Woody-1 Woody-2A collagraph 
is a plate making process in which simple materials such as acrylic mediums, textured papers, fabrics, etc. are used to build up the surface of the plate.  The materials applied to the plate will determine the tone and strengths of the ink, and will also give you a variation of textures. Once dry, the collagraph plate can be printed either as intaglio or relief.

Creating a printing Plate 1. Begin with good drawing of your favorite musician playing their instrument. Stress clean dynamic shapes, good composition, and details should be simplified.  Draw fairly large and encourage overlapping. The drawing should be the same size as the printing plate.

2. Transfer drawings to heavy card stock using transfer paper- printed image will be reversed.

3. Cut figures out and then cut each figure into many separate shapes – separate shapes for hand, fore arm, upper arm, shirt, collar, neck, etc.

4. Once you are sure glue the separate shapes onto the printing plate – heavy mat board. Shapes can overlap (creates a unique edge) but not fitted back together, it is the spaces (or edges) that show in the print (the shapes as defined by their edges).

Separations between each individual shape is the essence of this process.

5. Before printing apply a thin coat of cheap white acrylic house paint to both sides of the printing plate / front so ink will release better / back to reduce warping.

Inking the Plate. This is different than most multi-color printing in that you are printing all of the colors at one time.
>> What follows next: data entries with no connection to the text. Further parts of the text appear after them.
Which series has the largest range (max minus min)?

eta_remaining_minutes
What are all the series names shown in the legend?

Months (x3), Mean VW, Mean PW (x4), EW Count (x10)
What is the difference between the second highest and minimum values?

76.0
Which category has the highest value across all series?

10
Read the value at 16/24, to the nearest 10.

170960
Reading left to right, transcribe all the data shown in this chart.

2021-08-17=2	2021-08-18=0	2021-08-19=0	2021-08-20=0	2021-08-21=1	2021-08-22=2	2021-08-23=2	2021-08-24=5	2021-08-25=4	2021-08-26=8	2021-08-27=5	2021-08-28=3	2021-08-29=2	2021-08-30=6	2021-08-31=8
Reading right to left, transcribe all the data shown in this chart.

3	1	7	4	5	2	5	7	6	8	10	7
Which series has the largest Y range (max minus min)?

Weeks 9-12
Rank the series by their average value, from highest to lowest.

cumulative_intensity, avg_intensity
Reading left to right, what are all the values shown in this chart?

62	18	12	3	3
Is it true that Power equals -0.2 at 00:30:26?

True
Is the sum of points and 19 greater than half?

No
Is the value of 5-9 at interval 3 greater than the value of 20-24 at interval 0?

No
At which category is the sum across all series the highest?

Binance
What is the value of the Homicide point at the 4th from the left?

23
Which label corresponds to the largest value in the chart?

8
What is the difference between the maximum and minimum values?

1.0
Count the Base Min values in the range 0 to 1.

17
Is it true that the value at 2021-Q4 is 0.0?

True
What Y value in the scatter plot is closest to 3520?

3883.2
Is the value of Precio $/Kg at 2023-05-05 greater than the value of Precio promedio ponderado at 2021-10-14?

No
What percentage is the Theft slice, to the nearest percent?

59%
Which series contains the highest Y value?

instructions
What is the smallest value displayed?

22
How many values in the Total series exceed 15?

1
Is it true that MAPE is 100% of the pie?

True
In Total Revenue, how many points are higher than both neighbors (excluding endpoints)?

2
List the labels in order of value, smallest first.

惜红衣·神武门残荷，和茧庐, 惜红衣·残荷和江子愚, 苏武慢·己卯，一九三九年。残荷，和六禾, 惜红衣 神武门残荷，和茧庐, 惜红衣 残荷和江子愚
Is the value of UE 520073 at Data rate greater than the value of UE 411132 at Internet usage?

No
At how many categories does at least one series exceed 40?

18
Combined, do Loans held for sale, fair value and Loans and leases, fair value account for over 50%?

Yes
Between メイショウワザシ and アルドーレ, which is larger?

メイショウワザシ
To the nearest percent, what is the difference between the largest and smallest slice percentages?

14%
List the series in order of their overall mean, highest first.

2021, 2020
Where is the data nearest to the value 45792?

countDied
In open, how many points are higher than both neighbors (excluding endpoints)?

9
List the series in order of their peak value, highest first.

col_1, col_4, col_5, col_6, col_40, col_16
Set up the ink/brayers with the lightest color say (yellow) to the left and then perhaps (magenta) and then the darkest perhaps (violet) last. Work from the lightest to the darkest.

Inking the plate with the lighter color first seems to limit pollution of the other colors.

Don’t ink the plate fully, (leave white areas for contrast) do not allow new colors to cover others too much as you put each new layer of color on the printing plate. It is the play of one color against another that is the beauty of the final print.

Pulling a Print. 1. Set the press for even pressure.

2. Always have sheets of paper (soft manila or newspaper) under the felt blanket on the printing press, it keeps everything cleaner.

3. Keep print paper near the press to get to them easily.

4. Keep clean straight borders around each print, working in pairs usually helps, one partner keeping clean hands to handle the paper. Hint: Often if a bit too much ink was used you can get a great (even better) print by running the plate through (without re-inking) using a second sheet of paper. You will need to work in groups – some inking, some working the press while others blot paper.

5. Each person needs to print three color collagraph prints. Lower right corner sign, date with 2B pencil.